There's Art who runs Art's Bait & Night O'Rest Motel who threatens to run off any guest who cleans fish on the picnic tables and proceeds to do so. Einar Tingvold, with his white crewcut, horn-rimmed glasses, and bobbing Adam's apple, struggles valiantly and with growing desperation to turn Lake Wobegon's boys into the Scout Ideal. Elizabeth, the switchboard operator, who knows everyone's business, doesn't hesitate to tell the narrator when she's disappointed in him. But, then, she knew his grandfather and remembers a January night long before when the old man woke up all the children in his house and took them outside to see a wolf, silver in the moonlight. "Your grandpa knelt down and put his arms around us and said, 'I want you to take a good look and remember this because you may never get to see it again.' So we looked real good . . . and everything that's happened since is like a long dream."
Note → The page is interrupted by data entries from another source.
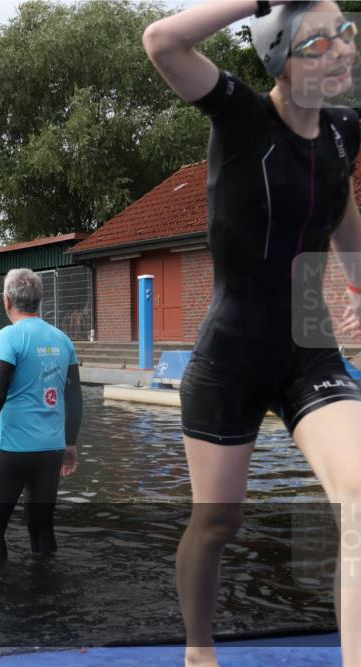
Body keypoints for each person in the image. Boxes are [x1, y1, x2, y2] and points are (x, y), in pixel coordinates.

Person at [143, 2, 361, 665]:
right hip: (230, 358)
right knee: (217, 522)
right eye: (321, 41)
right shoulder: (241, 116)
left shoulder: (346, 131)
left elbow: (340, 207)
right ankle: (199, 648)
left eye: (348, 31)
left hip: (308, 344)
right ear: (281, 59)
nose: (345, 49)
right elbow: (161, 41)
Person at [0, 268, 83, 561]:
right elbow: (74, 397)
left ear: (7, 300)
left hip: (15, 451)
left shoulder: (9, 337)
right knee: (41, 527)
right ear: (39, 300)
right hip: (52, 449)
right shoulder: (62, 340)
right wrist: (70, 444)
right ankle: (47, 590)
In recalling the mostly silent forebears of Lake Wobegon the narrator quotes a bit of homely philosophy: "No innocent man buys a gun and no happy man writes his memoirs." Maybe not. But a man who has lived in and out of happiness into maturity might reach back into the straw of his beginnings and spin a golden tale, proving that: "Some luck lies in getting what you have which once you have got it you may be smart enough to see is what you would have wanted had you known." And bequeathing thereby a gracious sufficiency.
**We are what we are. Motto on town crest. And while we're at it, a footnote about footnotes in "Lake Wobegon Days." Don't skip them. They contain not only vital but occasionally hilarious material which you would be sorry to miss. The fact that one of these footnotes runs on to 13 pages in length should not be allowed to daunt the reader of this book. Hard work to no apparent purpose being one of the hallmarks of a true Wobegonian.